Untuk mengatasi hal itu, ia pun meninggalkan keraton, mengembara mengunjungi tempat-tempat keramat, bergaul dengan masyarakat desa, pinggiran. Bahkan ia menyamar sebagai penjual batik dan penggali sumur. Oleh karena itu, Suryomentaraman meminta kepada ayahnya, untuk melepas gelar kebangsawanannya dan menolak segala fasilitas yang diberikan oleh keraton.

Dari berbagai perenungan dan pengalaman hidupnya, maka terciptalah risalah Kawaruh Jiwa sebagai buku yang mengajarkan ‘pendidikan’ kejiwaan manusia. Menurut Suryamentaraman sendiri, Kawruh Jiwa adalah pengetahuan yang berusaha mengetahui jiwa dengan segala wataknya, persis seperti ilmu tentang hewan, tanaman, dan yang lain, beserta wataknya.

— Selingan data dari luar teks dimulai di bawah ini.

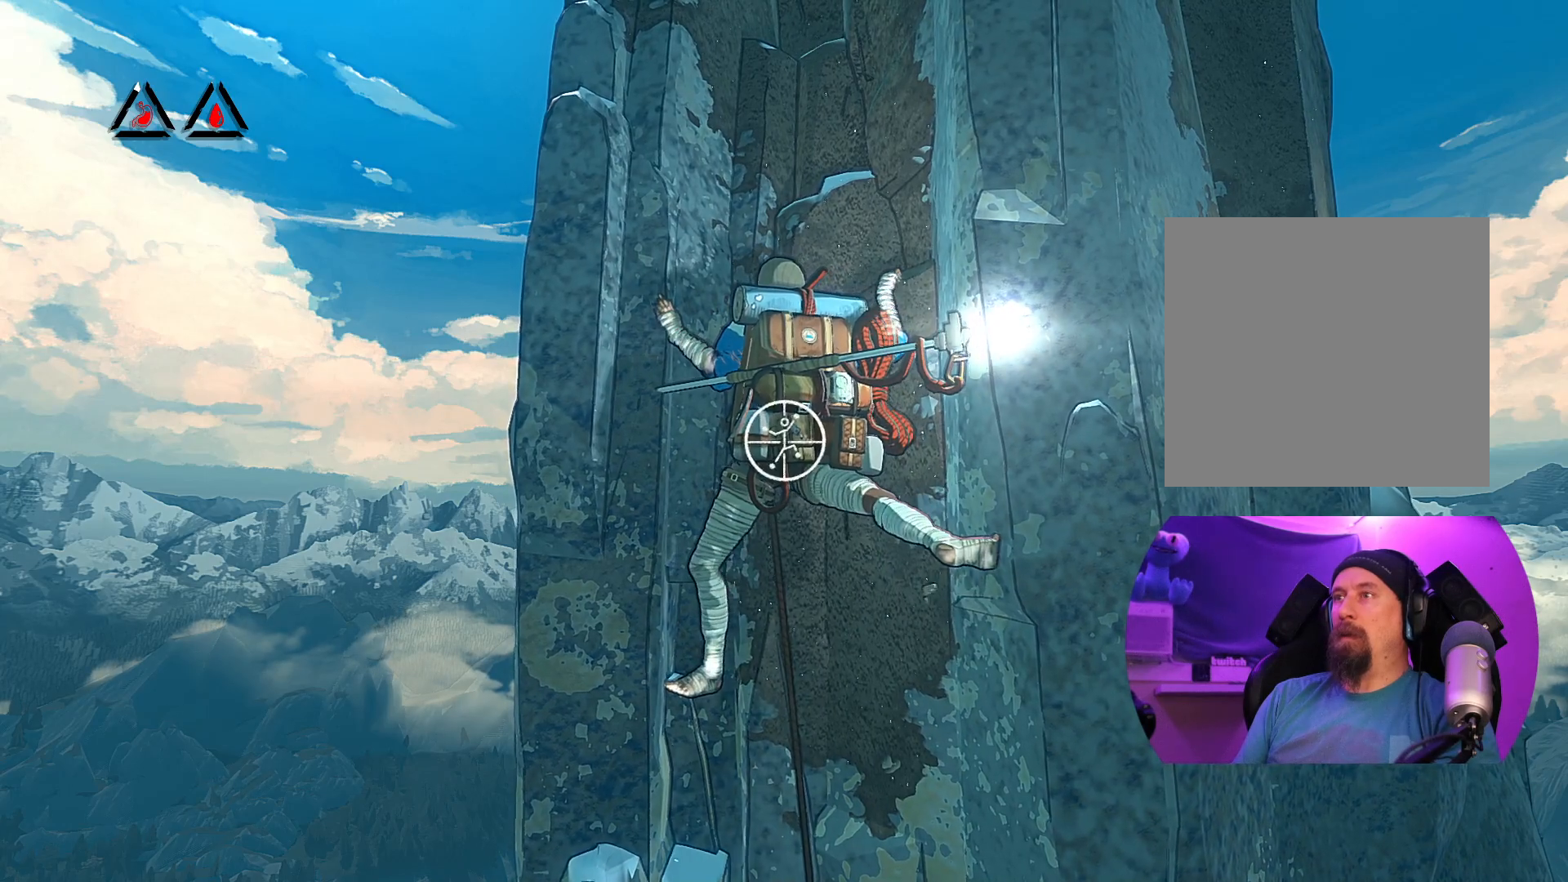
{"buttons": ["R1"], "left_stick": "down-right", "right_stick": "center", "events": [[467, "left_stick", "down-right"]]}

Saya juga mengamini demikian, bahwa Kawruh Jiwa karya tokoh besar Jawa ini merupakan ilmu yang membahas masalah kejiwaan (psikologi) manusia yang banyak menjelaskan cara hidup dengan mudah dan bahagia tanpa melibatkan hal-hal mistis dan mewah. Dengan penataan psikologis manusia, maka menghasilkan jiwa-jiwa yang bersahabat dengan alam dan seisinya. Sehingga hal itu memicu keseimbangan relasi antara manusia dengan manusia, dan manusia dengan alam.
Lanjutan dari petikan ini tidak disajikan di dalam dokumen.